Educate Your Ears: Inner Tongue

Vienna-based musician Inner Tongue has just released the effortlessly cool ‘Next Life’ and its accompanying video. The second track, taken from Inner Tongue’s debut album ‘Favours’ – out now on Mount Silver Records/Caroline International – follows the album’s critically acclaimed lead single ‘Teeth’. Directed by Tobias Pichler, the video is a stylised vortex of an online world, shrouded in a polished pastel gradient. “After hearing the song for the first time, I was drawn to its effortless mood and immediately fell for the emotion it conveys,” says Tobias. “After talking to Inner Tongue as well as Lucas Riccabona, frequent collaborator and co-director, it felt like the right thing to go for a significant virtual feel that especially our generation can relate to.”

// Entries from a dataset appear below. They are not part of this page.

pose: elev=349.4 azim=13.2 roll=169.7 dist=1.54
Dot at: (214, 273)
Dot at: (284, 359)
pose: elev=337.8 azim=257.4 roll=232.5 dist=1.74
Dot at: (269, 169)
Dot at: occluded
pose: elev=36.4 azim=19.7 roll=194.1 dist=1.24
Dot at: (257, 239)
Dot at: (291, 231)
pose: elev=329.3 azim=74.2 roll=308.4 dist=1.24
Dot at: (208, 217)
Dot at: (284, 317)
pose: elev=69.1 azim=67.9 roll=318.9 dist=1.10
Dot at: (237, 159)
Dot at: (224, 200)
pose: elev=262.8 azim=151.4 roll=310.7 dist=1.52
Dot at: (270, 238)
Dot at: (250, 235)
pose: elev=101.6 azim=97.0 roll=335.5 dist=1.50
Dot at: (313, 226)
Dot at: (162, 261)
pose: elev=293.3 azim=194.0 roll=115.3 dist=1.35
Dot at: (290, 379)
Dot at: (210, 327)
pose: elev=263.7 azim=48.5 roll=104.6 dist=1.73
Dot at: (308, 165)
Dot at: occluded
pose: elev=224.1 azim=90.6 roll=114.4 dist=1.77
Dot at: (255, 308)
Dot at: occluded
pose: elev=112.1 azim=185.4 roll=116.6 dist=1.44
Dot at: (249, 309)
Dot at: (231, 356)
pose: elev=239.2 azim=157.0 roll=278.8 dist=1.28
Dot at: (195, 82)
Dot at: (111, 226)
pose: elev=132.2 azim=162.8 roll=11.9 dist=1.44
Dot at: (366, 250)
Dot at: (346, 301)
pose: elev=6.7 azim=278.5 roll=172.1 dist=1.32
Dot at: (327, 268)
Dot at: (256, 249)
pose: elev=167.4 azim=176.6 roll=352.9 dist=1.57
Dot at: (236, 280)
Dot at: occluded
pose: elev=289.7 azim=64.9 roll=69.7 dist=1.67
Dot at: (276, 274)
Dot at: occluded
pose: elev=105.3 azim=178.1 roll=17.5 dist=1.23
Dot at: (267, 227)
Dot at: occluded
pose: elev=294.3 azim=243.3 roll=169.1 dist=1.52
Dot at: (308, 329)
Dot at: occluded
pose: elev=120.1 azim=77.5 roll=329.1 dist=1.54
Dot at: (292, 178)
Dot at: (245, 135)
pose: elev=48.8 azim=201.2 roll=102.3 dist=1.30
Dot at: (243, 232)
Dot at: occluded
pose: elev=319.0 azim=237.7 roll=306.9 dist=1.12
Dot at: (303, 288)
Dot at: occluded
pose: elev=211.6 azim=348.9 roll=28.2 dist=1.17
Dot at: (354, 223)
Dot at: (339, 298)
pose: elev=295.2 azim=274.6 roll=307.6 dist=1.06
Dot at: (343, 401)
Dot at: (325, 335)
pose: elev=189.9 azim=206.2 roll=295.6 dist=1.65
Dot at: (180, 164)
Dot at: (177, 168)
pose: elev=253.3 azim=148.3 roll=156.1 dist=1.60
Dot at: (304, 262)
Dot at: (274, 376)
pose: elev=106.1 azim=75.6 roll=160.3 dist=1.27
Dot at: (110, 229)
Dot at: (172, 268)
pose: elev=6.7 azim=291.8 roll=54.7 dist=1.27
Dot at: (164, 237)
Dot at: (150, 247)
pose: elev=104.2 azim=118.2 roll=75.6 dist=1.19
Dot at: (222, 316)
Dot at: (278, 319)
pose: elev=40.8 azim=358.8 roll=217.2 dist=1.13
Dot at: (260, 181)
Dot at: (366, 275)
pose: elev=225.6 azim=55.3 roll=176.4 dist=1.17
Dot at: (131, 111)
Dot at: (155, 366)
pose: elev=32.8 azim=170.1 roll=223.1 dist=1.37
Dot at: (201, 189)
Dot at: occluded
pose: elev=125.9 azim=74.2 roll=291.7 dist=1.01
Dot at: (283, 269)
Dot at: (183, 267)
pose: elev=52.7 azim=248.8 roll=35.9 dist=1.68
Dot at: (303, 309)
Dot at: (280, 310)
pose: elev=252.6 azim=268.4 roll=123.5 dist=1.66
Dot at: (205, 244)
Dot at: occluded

“In the video, I’m drawn into a dream world, only to be slightly distracted by Instagram notifications, bird noises and other real life things,” says Inner Tongue. “The video is a illustration of the global climate right now, showing the different levels of reality: the harsh reality with the dream state and beautiful qualities that the dream state holds. But at the same time the dream bleeds over to the reality…. or maybe reality bleeds into the dream, who knows!” – Inner Tongue

With elements that at times recall James Blake, Childish Gambino and Frank Ocean, ‘Favours’ boasts delicacy and astonishing depth. As well as that, Inner Tongue combines the lightness of touch that distinguishes Death Cab For Cutie, the heartfelt perfection found in Sohn’s sonic realms, and the intuition evident in Chet Faker. Artists including Mercury Prize nominated Ghostpoet, Everything Everything and German wunderkind Get Well Soon have invited Inner Tongue to support them on European tours.

The story behind ‘Favours’, and the reason it sounds the way it does, is a remarkable one. In 2013 Inner Tongue was diagnosed with a rare vocal-cord disorder so severe that only a handful of specialists throughout the entire world were capable of treating it. The resulting surgery left him, for a time, unable to talk. The months that followed his operation were emotionally and physically shattering, but he eventually began composing again. Singing was out of the question, “so I decided to modify my musical focus temporarily by writing songs which could produce a melodic tension without vocals, but which featured the traits of forward-looking pop music. It was as if someone had pressed a reset button on the musical identity I had of myself.”